Division of Cardiovascular and Thoracic Surgery, Duke University, Durham, North Carolina.
Surgical Center for Outcomes Research, Durham, North Carolina; Department of Biostatistics and Bioinformatics, Duke University Medical Center, Durham, North Carolina.
J Heart Lung Transplant. 2020 Apr;39(4):353-362. doi: 10.1016/j.healun.2019.12.010. Epub 2020 Jan 21.
Lung transplantation offers a survival benefit for patients with end-stage lung disease. When suitable donors are identified, centers must accept or decline the offer for a matched candidate on their waitlist. The degree to which variability in per-center offer acceptance practices impacts candidate survival is not established. The purpose of this study was to determine the degree of variability in per-center rates of lung transplantation offer acceptance and to ascertain the associated contribution to observed differences in per-center waitlist mortality.

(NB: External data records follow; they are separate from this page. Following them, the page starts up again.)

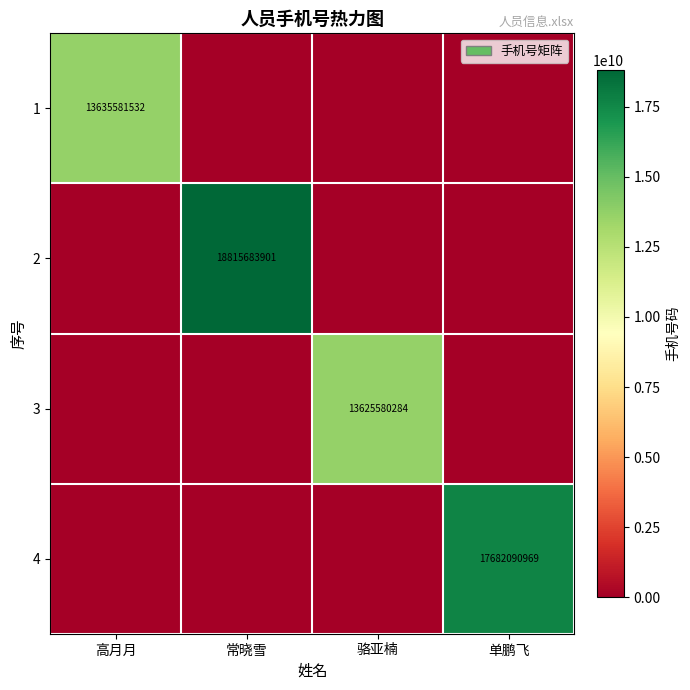

At which category is the sum across all series the highest?

常晓雪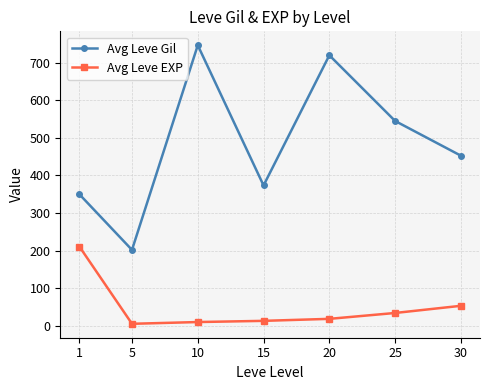

Between 1 and 15, which series saw the biggest shift?

Avg Leve EXP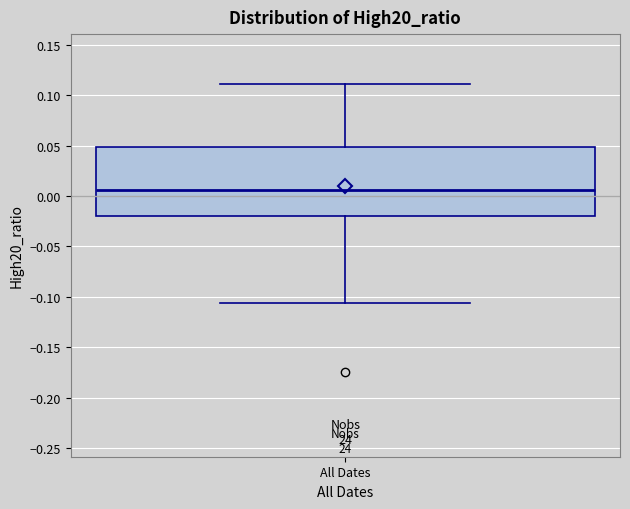

Where is the upper edge of the box for All Dates on the y-axis? The values are not printed on the chart, so give them approximately, as read against the axis.

0.050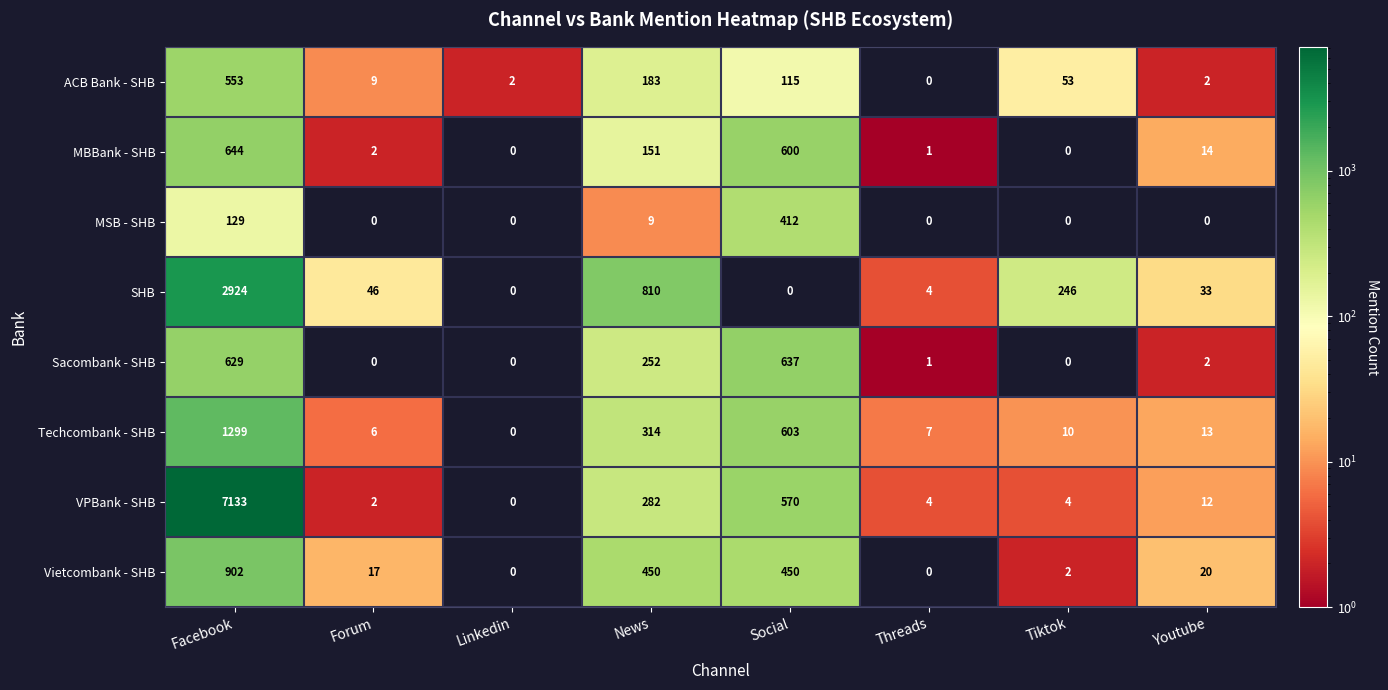

Which series changed the most between Forum and Linkedin?

SHB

We performed a retrospective cohort study of candidates waitlisted for lung transplantation in the US using registry data. Logistic regression was fit to assess the relationship of offer acceptance with donor, candidate, and geographic factors. Listing center was evaluated as a fixed effect to determine the adjusted per-center acceptance rate. Competing risks analysis employing the Fine-Gray model was undertaken to establish the relationship between adjusted per-center acceptance and waitlist mortality.
Of 15,847 unique organ offers, 4,735 (29.9%) were accepted for first-ranked candidates. After adjustment for important covariates, transplant centers varied markedly in acceptance rate (9%-67%). Higher cumulative incidence of 1-year waitlist mortality was associated with lower acceptance rate. For every 10% increase in adjusted center acceptance rate, the risk of waitlist mortality decreased by 36.3% (sub-distribution hazard ratio 0.637; 95% confidence interval 0.592-0.685).
Variability in center-level behavior represents a modifiable risk factor for waitlist mortality in lung transplantation. Further intervention is needed to standardize center-level offer acceptance practices and minimize waitlist mortality.
肺移植为终末期肺病患者提供了生存获益。当合适的供体被识别出来后,中心必须在他们的候补名单上接受或拒绝匹配的候选人。中心之间接受或拒绝供体的差异程度如何影响候选者的生存尚未确定。本研究的目的是确定每个中心接受肺移植的接受率的差异程度,并确定其对每个中心等待名单死亡率差异的相关影响。
我们使用注册数据对美国等待肺移植的候选者进行了回顾性队列研究。逻辑回归用于评估接受与供体、候选者和地理因素的关系。将列出的中心作为固定效应进行评估,以确定调整后的每个中心接受率。采用 Fine-Gray 模型进行竞争风险分析,以确定调整后的每个中心接受率与等待名单死亡率之间的关系。
在 15847 个独特的器官供体中,有 4735 个(29.9%)被第一顺位候选人接受。在调整了重要的协变量后,移植中心的接受率差异显著(9%-67%)。调整后的中心接受率较高与 1 年等待名单死亡率较低相关。调整后的中心接受率每增加 10%,等待名单死亡率的风险降低 36.3%(亚分布风险比 0.637;95%置信区间 0.592-0.685)。
中心层面行为的差异是肺移植等待名单死亡率的一个可改变的危险因素。需要进一步干预来规范中心层面的接受率,以最小化等待名单死亡率。